Muita tinta escorreu depois da anulação do Lisboa-Dakar. Entre a decepção dos concorrentes, sobretudo dos amadores que mais ficaram a perder (na carteira e no espírito) e comentadores desportivos e não só que subitamente descobriram a sua especialização em geopolítica, já ouvi e li muito acerca da bombástica decisão dos organizadores franceses. Lá vem o argumento usual dos Rambos de trazer por casa: foi uma vitória dos terroristas; uma lamentável cedência; uma capitulação perante as ameaças do terror sanguinário. E depois há as lucubrações fantasiosas: teorias da conspiração esplêndidas que metem ao barulho o danado governo francês que, invejoso, “forçou o cancelamento” (cito o Autosport) da prova.

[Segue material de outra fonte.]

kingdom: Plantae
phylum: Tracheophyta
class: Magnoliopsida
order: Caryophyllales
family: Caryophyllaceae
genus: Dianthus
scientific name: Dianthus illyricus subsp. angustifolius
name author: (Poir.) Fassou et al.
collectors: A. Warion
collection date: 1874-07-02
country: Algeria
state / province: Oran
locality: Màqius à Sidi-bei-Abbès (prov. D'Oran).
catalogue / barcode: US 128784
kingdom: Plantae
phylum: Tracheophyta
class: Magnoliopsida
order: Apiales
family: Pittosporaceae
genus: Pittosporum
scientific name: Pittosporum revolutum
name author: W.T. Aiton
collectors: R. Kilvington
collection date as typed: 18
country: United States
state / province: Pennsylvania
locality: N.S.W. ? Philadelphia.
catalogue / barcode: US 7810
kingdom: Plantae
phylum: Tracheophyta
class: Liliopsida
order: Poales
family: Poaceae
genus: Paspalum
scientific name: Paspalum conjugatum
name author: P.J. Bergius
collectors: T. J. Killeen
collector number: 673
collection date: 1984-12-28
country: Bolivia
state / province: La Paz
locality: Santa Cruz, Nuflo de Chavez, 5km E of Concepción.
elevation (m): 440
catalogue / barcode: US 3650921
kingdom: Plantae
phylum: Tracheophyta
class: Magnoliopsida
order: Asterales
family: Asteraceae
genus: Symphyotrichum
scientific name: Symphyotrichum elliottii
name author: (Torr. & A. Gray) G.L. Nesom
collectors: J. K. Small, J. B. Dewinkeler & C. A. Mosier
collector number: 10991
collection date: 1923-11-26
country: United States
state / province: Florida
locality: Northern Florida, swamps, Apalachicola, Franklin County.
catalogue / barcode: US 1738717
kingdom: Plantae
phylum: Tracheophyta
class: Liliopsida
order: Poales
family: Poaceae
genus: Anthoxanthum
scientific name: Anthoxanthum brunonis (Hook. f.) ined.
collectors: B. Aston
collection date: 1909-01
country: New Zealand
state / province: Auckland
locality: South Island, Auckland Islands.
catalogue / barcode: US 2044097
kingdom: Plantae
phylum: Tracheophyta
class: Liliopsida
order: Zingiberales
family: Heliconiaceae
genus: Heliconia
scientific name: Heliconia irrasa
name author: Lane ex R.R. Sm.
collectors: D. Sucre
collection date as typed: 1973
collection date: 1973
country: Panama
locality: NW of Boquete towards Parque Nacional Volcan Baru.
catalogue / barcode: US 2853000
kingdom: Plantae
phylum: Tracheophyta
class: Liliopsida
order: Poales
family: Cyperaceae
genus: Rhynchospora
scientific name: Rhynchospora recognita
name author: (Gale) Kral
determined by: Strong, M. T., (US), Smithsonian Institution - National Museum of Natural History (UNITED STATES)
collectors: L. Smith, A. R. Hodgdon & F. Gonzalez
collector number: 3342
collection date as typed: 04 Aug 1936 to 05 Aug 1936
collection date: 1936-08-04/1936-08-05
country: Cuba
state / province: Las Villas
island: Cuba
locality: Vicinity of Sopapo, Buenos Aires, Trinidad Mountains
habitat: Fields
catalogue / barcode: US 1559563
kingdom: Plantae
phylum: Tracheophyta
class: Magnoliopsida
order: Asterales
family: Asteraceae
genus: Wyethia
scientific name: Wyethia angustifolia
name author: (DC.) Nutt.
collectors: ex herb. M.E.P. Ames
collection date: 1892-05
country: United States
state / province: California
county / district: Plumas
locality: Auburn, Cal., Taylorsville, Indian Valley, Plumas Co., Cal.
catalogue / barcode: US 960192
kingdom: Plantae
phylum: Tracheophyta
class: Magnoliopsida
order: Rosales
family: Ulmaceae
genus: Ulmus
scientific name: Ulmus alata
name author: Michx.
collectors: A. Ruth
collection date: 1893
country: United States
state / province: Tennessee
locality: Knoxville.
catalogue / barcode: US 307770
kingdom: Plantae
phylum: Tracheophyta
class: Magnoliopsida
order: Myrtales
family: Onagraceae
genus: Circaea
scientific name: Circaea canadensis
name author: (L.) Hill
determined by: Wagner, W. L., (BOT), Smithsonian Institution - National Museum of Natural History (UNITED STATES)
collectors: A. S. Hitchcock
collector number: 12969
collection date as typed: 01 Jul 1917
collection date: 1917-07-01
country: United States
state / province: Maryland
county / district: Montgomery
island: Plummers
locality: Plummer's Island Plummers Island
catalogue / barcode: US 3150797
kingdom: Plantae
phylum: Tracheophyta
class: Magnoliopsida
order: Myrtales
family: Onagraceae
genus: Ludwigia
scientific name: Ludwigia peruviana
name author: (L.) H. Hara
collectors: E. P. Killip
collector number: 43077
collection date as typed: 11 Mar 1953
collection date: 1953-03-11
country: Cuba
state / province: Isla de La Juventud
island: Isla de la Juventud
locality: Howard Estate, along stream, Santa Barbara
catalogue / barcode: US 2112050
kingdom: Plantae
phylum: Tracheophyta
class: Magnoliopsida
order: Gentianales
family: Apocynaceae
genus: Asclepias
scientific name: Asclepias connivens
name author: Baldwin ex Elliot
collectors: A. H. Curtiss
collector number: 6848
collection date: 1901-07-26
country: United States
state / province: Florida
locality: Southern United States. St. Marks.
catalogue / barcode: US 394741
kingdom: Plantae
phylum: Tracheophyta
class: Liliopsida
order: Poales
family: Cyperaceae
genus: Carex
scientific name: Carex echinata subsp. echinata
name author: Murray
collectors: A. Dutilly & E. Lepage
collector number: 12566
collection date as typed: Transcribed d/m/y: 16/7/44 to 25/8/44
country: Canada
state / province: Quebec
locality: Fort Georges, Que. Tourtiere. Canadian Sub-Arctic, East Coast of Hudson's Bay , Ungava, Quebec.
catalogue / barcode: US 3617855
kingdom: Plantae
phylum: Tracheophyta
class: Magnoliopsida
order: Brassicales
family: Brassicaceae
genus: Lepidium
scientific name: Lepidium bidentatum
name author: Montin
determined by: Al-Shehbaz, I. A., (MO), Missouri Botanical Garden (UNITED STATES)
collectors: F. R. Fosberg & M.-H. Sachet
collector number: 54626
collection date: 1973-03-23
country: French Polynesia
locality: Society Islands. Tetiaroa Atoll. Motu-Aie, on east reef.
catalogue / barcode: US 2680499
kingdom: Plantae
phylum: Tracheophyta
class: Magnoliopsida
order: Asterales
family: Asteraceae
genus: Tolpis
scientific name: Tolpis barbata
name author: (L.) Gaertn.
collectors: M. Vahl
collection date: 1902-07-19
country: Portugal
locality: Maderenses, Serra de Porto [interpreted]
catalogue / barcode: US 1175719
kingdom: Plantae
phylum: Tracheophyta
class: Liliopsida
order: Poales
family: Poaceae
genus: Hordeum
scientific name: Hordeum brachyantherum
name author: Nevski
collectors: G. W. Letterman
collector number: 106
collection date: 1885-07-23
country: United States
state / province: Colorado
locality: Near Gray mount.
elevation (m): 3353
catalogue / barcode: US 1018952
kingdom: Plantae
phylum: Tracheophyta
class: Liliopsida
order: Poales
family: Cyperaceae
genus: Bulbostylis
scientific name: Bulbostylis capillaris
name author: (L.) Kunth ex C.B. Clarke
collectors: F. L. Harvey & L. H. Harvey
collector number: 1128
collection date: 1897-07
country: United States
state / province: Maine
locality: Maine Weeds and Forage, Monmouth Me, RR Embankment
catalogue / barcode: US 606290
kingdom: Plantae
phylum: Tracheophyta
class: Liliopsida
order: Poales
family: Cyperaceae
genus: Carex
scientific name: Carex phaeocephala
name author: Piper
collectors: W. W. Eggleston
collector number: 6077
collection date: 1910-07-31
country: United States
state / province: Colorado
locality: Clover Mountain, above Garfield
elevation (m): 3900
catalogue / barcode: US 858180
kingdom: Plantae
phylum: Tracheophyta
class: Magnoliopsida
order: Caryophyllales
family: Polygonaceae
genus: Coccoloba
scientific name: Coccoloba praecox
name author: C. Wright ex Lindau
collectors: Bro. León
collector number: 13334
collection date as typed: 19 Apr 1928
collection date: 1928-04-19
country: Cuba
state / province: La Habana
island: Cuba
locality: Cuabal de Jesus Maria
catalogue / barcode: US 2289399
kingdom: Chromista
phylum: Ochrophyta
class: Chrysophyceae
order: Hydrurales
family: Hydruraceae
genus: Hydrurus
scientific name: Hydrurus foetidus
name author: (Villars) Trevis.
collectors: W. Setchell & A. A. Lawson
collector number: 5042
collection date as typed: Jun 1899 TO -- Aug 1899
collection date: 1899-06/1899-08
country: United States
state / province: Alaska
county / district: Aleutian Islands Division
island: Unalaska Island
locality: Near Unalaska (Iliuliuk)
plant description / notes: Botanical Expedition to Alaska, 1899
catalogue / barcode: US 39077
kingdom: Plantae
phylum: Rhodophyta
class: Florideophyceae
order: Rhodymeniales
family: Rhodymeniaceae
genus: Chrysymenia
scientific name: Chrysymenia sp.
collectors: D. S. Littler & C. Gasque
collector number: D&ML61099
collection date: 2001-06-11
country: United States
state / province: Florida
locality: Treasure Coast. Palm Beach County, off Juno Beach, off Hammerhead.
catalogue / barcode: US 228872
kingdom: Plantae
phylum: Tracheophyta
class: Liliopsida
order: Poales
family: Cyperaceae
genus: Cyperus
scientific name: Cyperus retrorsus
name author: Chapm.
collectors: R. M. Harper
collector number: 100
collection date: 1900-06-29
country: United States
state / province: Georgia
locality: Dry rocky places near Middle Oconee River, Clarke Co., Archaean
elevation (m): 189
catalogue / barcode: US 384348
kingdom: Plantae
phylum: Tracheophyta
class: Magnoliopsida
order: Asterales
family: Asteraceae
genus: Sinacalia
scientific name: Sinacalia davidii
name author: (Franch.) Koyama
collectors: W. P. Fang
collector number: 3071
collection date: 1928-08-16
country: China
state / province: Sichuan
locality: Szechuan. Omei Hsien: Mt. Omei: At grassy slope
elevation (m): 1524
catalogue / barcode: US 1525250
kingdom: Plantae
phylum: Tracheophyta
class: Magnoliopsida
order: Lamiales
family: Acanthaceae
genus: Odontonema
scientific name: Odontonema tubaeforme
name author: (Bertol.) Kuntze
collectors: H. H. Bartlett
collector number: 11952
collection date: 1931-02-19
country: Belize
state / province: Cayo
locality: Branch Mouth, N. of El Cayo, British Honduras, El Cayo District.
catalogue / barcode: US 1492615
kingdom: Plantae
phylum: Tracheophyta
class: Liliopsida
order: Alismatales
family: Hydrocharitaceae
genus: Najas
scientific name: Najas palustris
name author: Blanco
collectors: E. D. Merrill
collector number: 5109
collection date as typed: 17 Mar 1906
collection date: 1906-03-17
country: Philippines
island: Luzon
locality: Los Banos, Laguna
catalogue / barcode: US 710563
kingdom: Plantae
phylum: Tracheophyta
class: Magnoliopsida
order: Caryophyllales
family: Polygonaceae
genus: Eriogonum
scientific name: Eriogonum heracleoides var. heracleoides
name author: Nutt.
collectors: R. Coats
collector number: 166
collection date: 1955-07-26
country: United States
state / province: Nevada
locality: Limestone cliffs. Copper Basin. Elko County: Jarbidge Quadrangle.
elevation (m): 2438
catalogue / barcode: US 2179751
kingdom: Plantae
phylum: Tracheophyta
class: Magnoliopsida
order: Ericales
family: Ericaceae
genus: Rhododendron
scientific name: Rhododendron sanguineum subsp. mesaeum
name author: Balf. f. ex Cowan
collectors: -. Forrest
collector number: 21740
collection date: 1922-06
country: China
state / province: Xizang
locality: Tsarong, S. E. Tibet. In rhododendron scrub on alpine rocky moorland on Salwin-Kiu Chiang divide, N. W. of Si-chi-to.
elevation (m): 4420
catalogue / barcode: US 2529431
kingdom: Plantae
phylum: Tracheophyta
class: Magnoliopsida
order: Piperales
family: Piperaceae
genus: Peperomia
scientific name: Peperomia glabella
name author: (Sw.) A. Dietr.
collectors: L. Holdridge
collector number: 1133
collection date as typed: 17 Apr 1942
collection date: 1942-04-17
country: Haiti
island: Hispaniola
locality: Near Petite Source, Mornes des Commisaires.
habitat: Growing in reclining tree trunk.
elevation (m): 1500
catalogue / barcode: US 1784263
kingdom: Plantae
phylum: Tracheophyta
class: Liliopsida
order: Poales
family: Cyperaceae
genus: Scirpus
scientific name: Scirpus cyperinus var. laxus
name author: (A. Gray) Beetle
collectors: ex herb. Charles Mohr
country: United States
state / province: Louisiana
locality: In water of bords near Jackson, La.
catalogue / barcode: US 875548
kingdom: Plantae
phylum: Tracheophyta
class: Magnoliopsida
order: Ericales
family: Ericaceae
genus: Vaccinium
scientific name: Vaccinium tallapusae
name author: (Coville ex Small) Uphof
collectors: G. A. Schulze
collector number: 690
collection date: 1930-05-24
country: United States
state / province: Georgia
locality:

Ontem, no habitual momento de meditação espiritual da semana (a leitura do Autosport, a minha bíblia semanal) o desvario atingiu o zénite. Metade do jornal desmultiplicava-se numa histeria descontrolada, no descontentamento pela anulação do Lisboa-Dakar. Começa logo na capa: “cedência a ameaça terrorista cria grave precedente” e “medo vence Dakar”. E vai por aí fora: “governo francês forçou cancelamento” – ainda que, nesse mesmo dia, em visita a Lisboa, o ministro dos negócios estrangeiros tenha garantido que não houve interferência do governo junto da organização da prova. (E se é verdade que os políticos mentem com todos os dentes, pergunto-me por que razões insondáveis haveria, nesta circunstância, perante as ameaças reveladas pelos serviços secretos, mentir um governante.)

À medida que as páginas do semanário se sucedem, mais análise toldada pelo irracional. Alexandre Correia, especialista do todo-o-terreno, assevera que foram “razões meramente políticas” que influenciaram o cancelamento do rali. É mais outro a engrossar o rol da teoria da conspiração, pois dá como certo que “a partir do momento em que o governo francês dá essa ordem [de anular a prova] as alternativas da A.S.O. são praticamente nulas (...)”. Na mesma página, sob a epígrafe “perguntas sem resposta”, há uma particularmente deliciosa – e reveladora do desacerto mental que invadiu muita gente: “se a prova se designasse Paris-Dakar – ou seja, se partisse da capital francesa – Nicolas Sarkozy tinha sido tão zeloso com a segurança dos seus cidadãos?” Ou, logo a seguir, num delírio que nem merece qualificação, interrogando se não “será uma demonstração do poder de Nicolas Sarkozy? Quiçá uma forma de se afirmar por uma acção política, quando tem sido a sua conturbada vida social a merecer a atenção da comunicação social?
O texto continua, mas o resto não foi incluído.